> _Task details_: Go line by line through the records below. Copy whichever lines contain the string "format".

[Electronics engineering source data]
○ ○ ○ ○ ○ ○ ○
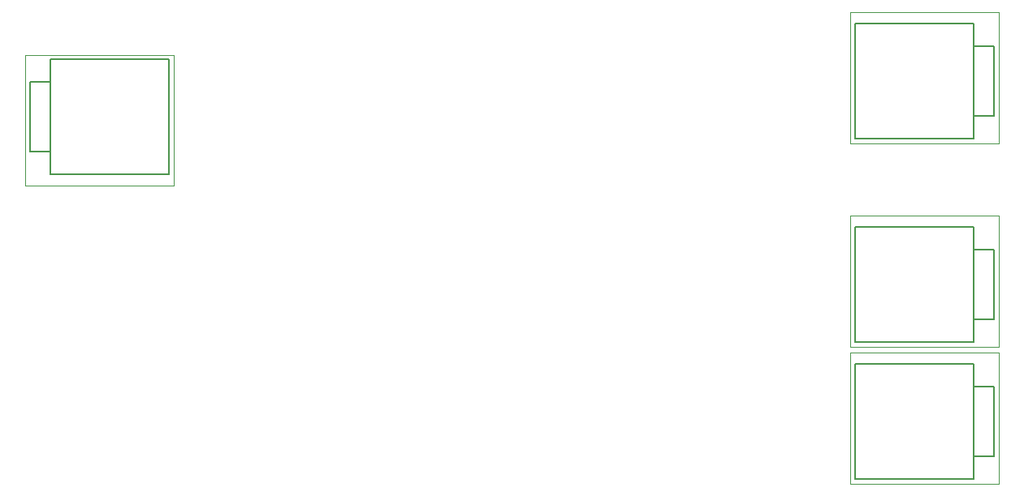
<source format=gbr>
G04 DipTrace 3.3.1.3*
G04 sym-lib-table.gbr*
%MOIN*%
G04 #@! TF.FileFunction,Drawing,Top*
G04 #@! TF.Part,Single*
%ADD50C,0.007874*%
%ADD51C,0.003937*%
%FSLAX26Y26*%
G04*
G70*
G90*
G75*
G01*
G04 TopAssy*
%LPD*%
X3738765Y2212501D2*
D50*
Y2684935D1*
X4226954D1*
Y2212501D1*
X3738765D1*
X4226954Y2305003D2*
Y2592433D1*
X4309641D1*
Y2305003D1*
X4226954D1*
X3720275Y2192814D2*
D51*
Y2732184D1*
X4330511D1*
Y2192814D1*
X3720275D1*
X3738765Y1375001D2*
D50*
Y1847435D1*
X4226954D1*
Y1375001D1*
X3738765D1*
X4226954Y1467503D2*
Y1754933D1*
X4309641D1*
Y1467503D1*
X4226954D1*
X3720275Y1355314D2*
D51*
Y1894684D1*
X4330511D1*
Y1355314D1*
X3720275D1*
X923635Y2537399D2*
D50*
Y2064965D1*
X435446D1*
Y2537399D1*
X923635D1*
X435446Y2444897D2*
Y2157467D1*
X352759D1*
Y2444897D1*
X435446D1*
X942125Y2557086D2*
D51*
Y2017716D1*
X331889D1*
Y2557086D1*
X942125D1*
X3738765Y812501D2*
D50*
Y1284935D1*
X4226954D1*
Y812501D1*
X3738765D1*
X4226954Y905003D2*
Y1192433D1*
X4309641D1*
Y905003D1*
X4226954D1*
X3720275Y792814D2*
D51*
Y1332184D1*
X4330511D1*
Y792814D1*
X3720275D1*
M02*

</source>
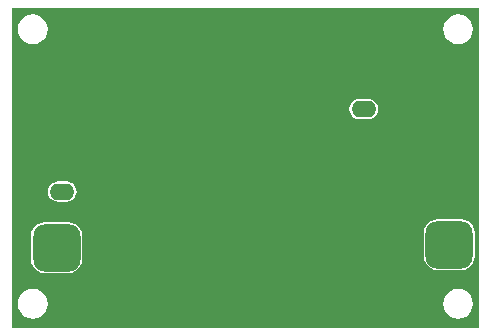
<source format=gbl>
G04*
G04 #@! TF.GenerationSoftware,Altium Limited,Altium Designer,20.2.5 (213)*
G04*
G04 Layer_Physical_Order=2*
G04 Layer_Color=16711680*
%FSLAX25Y25*%
%MOIN*%
G70*
G04*
G04 #@! TF.SameCoordinates,D13279C3-A8A1-413E-BFD4-EE2126F61682*
G04*
G04*
G04 #@! TF.FilePolarity,Positive*
G04*
G01*
G75*
%ADD28O,0.08268X0.05512*%
G04:AMPARAMS|DCode=29|XSize=157.48mil|YSize=157.48mil|CornerRadius=39.37mil|HoleSize=0mil|Usage=FLASHONLY|Rotation=0.000|XOffset=0mil|YOffset=0mil|HoleType=Round|Shape=RoundedRectangle|*
%AMROUNDEDRECTD29*
21,1,0.15748,0.07874,0,0,0.0*
21,1,0.07874,0.15748,0,0,0.0*
1,1,0.07874,0.03937,-0.03937*
1,1,0.07874,-0.03937,-0.03937*
1,1,0.07874,-0.03937,0.03937*
1,1,0.07874,0.03937,0.03937*
%
%ADD29ROUNDEDRECTD29*%
%ADD30C,0.02756*%
G36*
X491315Y246874D02*
X335456D01*
Y353520D01*
X491315D01*
Y246874D01*
D02*
G37*
%LPC*%
G36*
X484252Y351428D02*
X482965Y351259D01*
X481766Y350762D01*
X480736Y349972D01*
X479946Y348942D01*
X479450Y347743D01*
X479280Y346457D01*
X479450Y345170D01*
X479946Y343971D01*
X480736Y342941D01*
X481766Y342151D01*
X482965Y341654D01*
X484252Y341485D01*
X485539Y341654D01*
X486738Y342151D01*
X487768Y342941D01*
X488558Y343971D01*
X489054Y345170D01*
X489224Y346457D01*
X489054Y347743D01*
X488558Y348942D01*
X487768Y349972D01*
X486738Y350762D01*
X485539Y351259D01*
X484252Y351428D01*
D02*
G37*
G36*
X342520D02*
X341233Y351259D01*
X340034Y350762D01*
X339004Y349972D01*
X338214Y348942D01*
X337717Y347743D01*
X337548Y346457D01*
X337717Y345170D01*
X338214Y343971D01*
X339004Y342941D01*
X340034Y342151D01*
X341233Y341654D01*
X342520Y341485D01*
X343806Y341654D01*
X345005Y342151D01*
X346035Y342941D01*
X346825Y343971D01*
X347322Y345170D01*
X347491Y346457D01*
X347322Y347743D01*
X346825Y348942D01*
X346035Y349972D01*
X345005Y350762D01*
X343806Y351259D01*
X342520Y351428D01*
D02*
G37*
G36*
X454134Y323265D02*
X451378D01*
X450502Y323150D01*
X449686Y322812D01*
X448986Y322274D01*
X448448Y321573D01*
X448110Y320758D01*
X447995Y319882D01*
X448110Y319006D01*
X448448Y318190D01*
X448986Y317490D01*
X449686Y316952D01*
X450502Y316614D01*
X451378Y316499D01*
X454134D01*
X455010Y316614D01*
X455826Y316952D01*
X456526Y317490D01*
X457064Y318190D01*
X457402Y319006D01*
X457517Y319882D01*
X457402Y320758D01*
X457064Y321573D01*
X456526Y322274D01*
X455826Y322812D01*
X455010Y323150D01*
X454134Y323265D01*
D02*
G37*
G36*
X353740Y295706D02*
X350984D01*
X350109Y295591D01*
X349293Y295253D01*
X348592Y294715D01*
X348054Y294015D01*
X347716Y293198D01*
X347601Y292323D01*
X347716Y291447D01*
X348054Y290631D01*
X348592Y289931D01*
X349293Y289393D01*
X350109Y289055D01*
X350984Y288940D01*
X353740D01*
X354616Y289055D01*
X355432Y289393D01*
X356133Y289931D01*
X356670Y290631D01*
X357008Y291447D01*
X357123Y292323D01*
X357008Y293198D01*
X356670Y294015D01*
X356133Y294715D01*
X355432Y295253D01*
X354616Y295591D01*
X353740Y295706D01*
D02*
G37*
G36*
X485236Y283118D02*
X477362D01*
X476178Y282962D01*
X475075Y282505D01*
X474127Y281778D01*
X473400Y280831D01*
X472943Y279727D01*
X472788Y278543D01*
Y270669D01*
X472943Y269485D01*
X473400Y268382D01*
X474127Y267435D01*
X475075Y266708D01*
X476178Y266251D01*
X477362Y266095D01*
X485236D01*
X486420Y266251D01*
X487524Y266708D01*
X488471Y267435D01*
X489198Y268382D01*
X489655Y269485D01*
X489811Y270669D01*
Y278543D01*
X489655Y279727D01*
X489198Y280831D01*
X488471Y281778D01*
X487524Y282505D01*
X486420Y282962D01*
X485236Y283118D01*
D02*
G37*
G36*
X354331Y282134D02*
X346457D01*
X345273Y281978D01*
X344169Y281521D01*
X343222Y280794D01*
X342495Y279846D01*
X342038Y278743D01*
X341882Y277559D01*
Y269685D01*
X342038Y268501D01*
X342495Y267398D01*
X343222Y266450D01*
X344169Y265723D01*
X345273Y265266D01*
X346457Y265110D01*
X354331D01*
X355515Y265266D01*
X356618Y265723D01*
X357565Y266450D01*
X358292Y267398D01*
X358749Y268501D01*
X358905Y269685D01*
Y277559D01*
X358749Y278743D01*
X358292Y279846D01*
X357565Y280794D01*
X356618Y281521D01*
X355515Y281978D01*
X354331Y282134D01*
D02*
G37*
G36*
X484252Y259893D02*
X482965Y259723D01*
X481766Y259227D01*
X480736Y258437D01*
X479946Y257407D01*
X479450Y256208D01*
X479280Y254921D01*
X479450Y253635D01*
X479946Y252435D01*
X480736Y251406D01*
X481766Y250616D01*
X482965Y250119D01*
X484252Y249950D01*
X485539Y250119D01*
X486738Y250616D01*
X487768Y251406D01*
X488558Y252435D01*
X489054Y253635D01*
X489224Y254921D01*
X489054Y256208D01*
X488558Y257407D01*
X487768Y258437D01*
X486738Y259227D01*
X485539Y259723D01*
X484252Y259893D01*
D02*
G37*
G36*
X342520D02*
X341233Y259723D01*
X340034Y259227D01*
X339004Y258437D01*
X338214Y257407D01*
X337717Y256208D01*
X337548Y254921D01*
X337717Y253635D01*
X338214Y252435D01*
X339004Y251406D01*
X340034Y250616D01*
X341233Y250119D01*
X342520Y249950D01*
X343806Y250119D01*
X345005Y250616D01*
X346035Y251406D01*
X346825Y252435D01*
X347322Y253635D01*
X347491Y254921D01*
X347322Y256208D01*
X346825Y257407D01*
X346035Y258437D01*
X345005Y259227D01*
X343806Y259723D01*
X342520Y259893D01*
D02*
G37*
%LPD*%
D28*
X352362Y292323D02*
D03*
Y306102D02*
D03*
X452756Y319882D02*
D03*
Y333661D02*
D03*
D29*
X481299Y328740D02*
D03*
X350394Y329724D02*
D03*
X481299Y274606D02*
D03*
X350394Y273622D02*
D03*
D30*
X466535Y342520D02*
D03*
X460630Y330709D02*
D03*
X466535Y318898D02*
D03*
X454724Y342520D02*
D03*
X442913D02*
D03*
X437008Y330709D02*
D03*
X431102Y295275D02*
D03*
X419291Y342520D02*
D03*
X413386Y330709D02*
D03*
Y307086D02*
D03*
Y283465D02*
D03*
X395669Y295275D02*
D03*
X383858D02*
D03*
X372047Y342520D02*
D03*
X366142Y330709D02*
D03*
X372047Y318898D02*
D03*
X366142Y307086D02*
D03*
X360236Y342520D02*
D03*
Y318898D02*
D03*
X348425D02*
D03*
X342520Y307086D02*
D03*
M02*

</source>
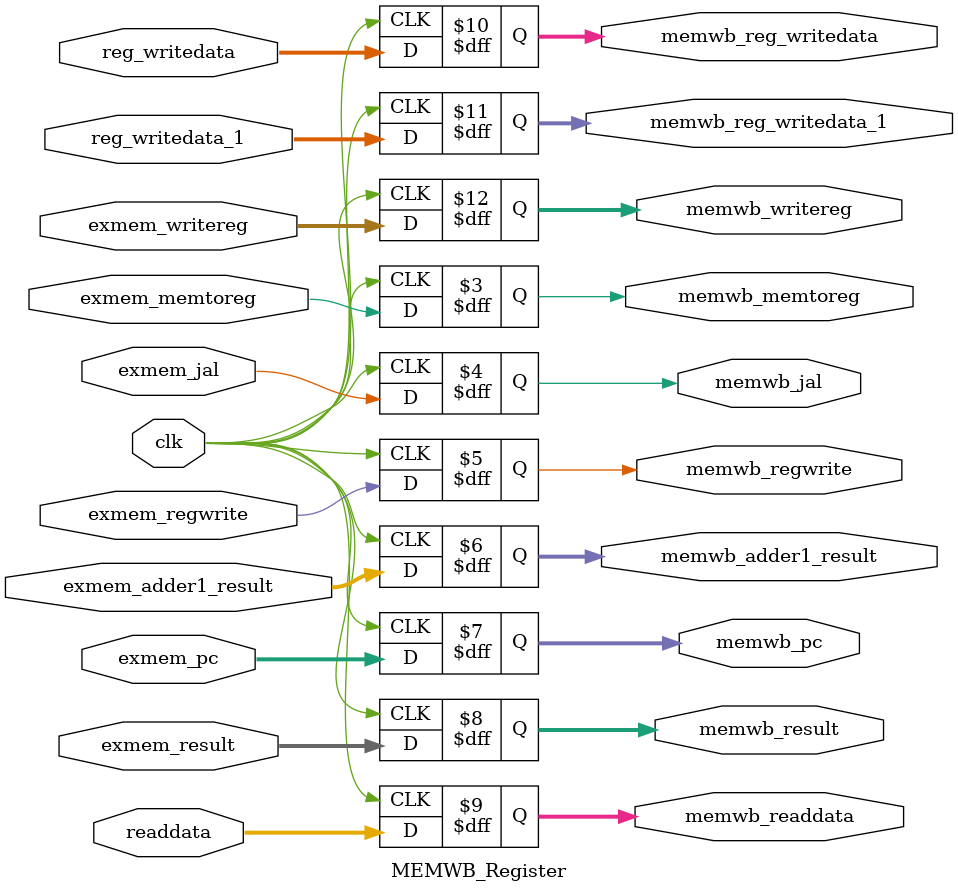
<source format=v>
`timescale 1ns / 1ps


module MEMWB_Register(clk,exmem_memtoreg,exmem_jal,exmem_regwrite,exmem_adder1_result,exmem_pc,exmem_result,readdata,exmem_writereg,reg_writedata,reg_writedata_1,
memwb_memtoreg,memwb_jal,memwb_regwrite,memwb_adder1_result,memwb_pc,memwb_result,memwb_readdata,memwb_writereg,memwb_reg_writedata,memwb_reg_writedata_1);
    input clk,exmem_memtoreg,exmem_jal,exmem_regwrite;
    input [31:0] exmem_adder1_result,exmem_pc,exmem_result,readdata,reg_writedata,reg_writedata_1;
    input [4:0] exmem_writereg;
    output reg memwb_memtoreg,memwb_jal,memwb_regwrite;
    output reg [31:0] memwb_adder1_result,memwb_pc,memwb_result,memwb_readdata,memwb_reg_writedata,memwb_reg_writedata_1;
    output reg [4:0] memwb_writereg;
    initial {memwb_memtoreg,memwb_jal,memwb_regwrite,memwb_adder1_result,memwb_pc,memwb_result,memwb_readdata,memwb_writereg,memwb_reg_writedata,memwb_reg_writedata_1}=0;
    always @ (posedge clk)
        {memwb_memtoreg,memwb_jal,memwb_regwrite,memwb_adder1_result,memwb_pc,memwb_result,memwb_readdata,memwb_writereg,memwb_reg_writedata,memwb_reg_writedata_1}=
        {exmem_memtoreg,exmem_jal,exmem_regwrite,exmem_adder1_result,exmem_pc,exmem_result,readdata,exmem_writereg,reg_writedata,reg_writedata_1};
endmodule

</source>
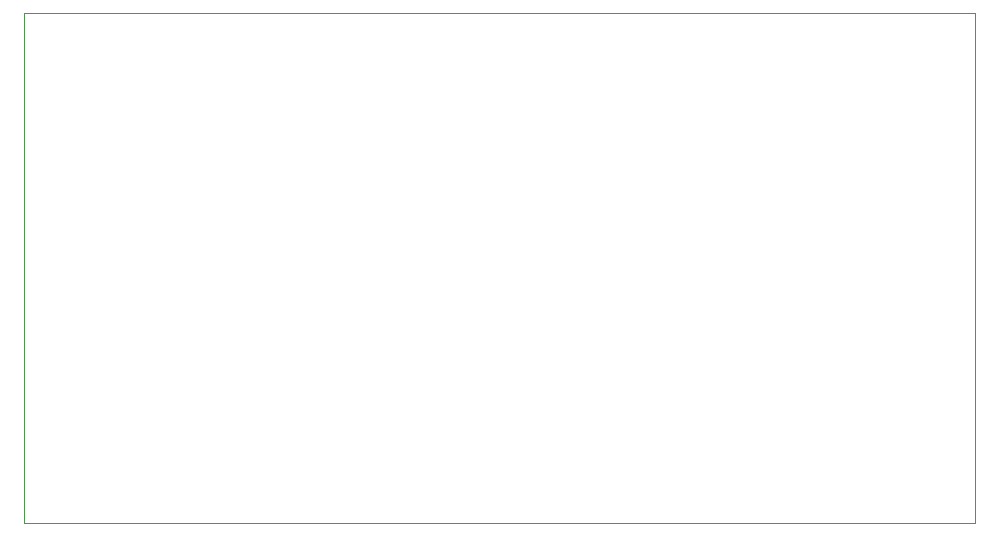
<source format=gbr>
%TF.GenerationSoftware,Altium Limited,Altium Designer,23.0.1 (38)*%
G04 Layer_Color=0*
%FSLAX45Y45*%
%MOMM*%
%TF.SameCoordinates,EEB749D1-378B-4D6E-888E-37D0F6B4ACBA*%
%TF.FilePolarity,Positive*%
%TF.FileFunction,Profile,NP*%
%TF.Part,Single*%
G01*
G75*
%TA.AperFunction,Profile*%
%ADD42C,0.02540*%
D42*
X4851400Y5562600D02*
X12903200D01*
Y9880600D01*
X4851400D01*
Y5562600D01*
%TF.MD5,07e6cd62995dd2bf4c2c6b84fc307f79*%
M02*

</source>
○ ○ ○ ○ ○ ○ ○
> _Written response_:
<source format=gbr>
<source format=gbl>
<source format=v>
<source format=gbr>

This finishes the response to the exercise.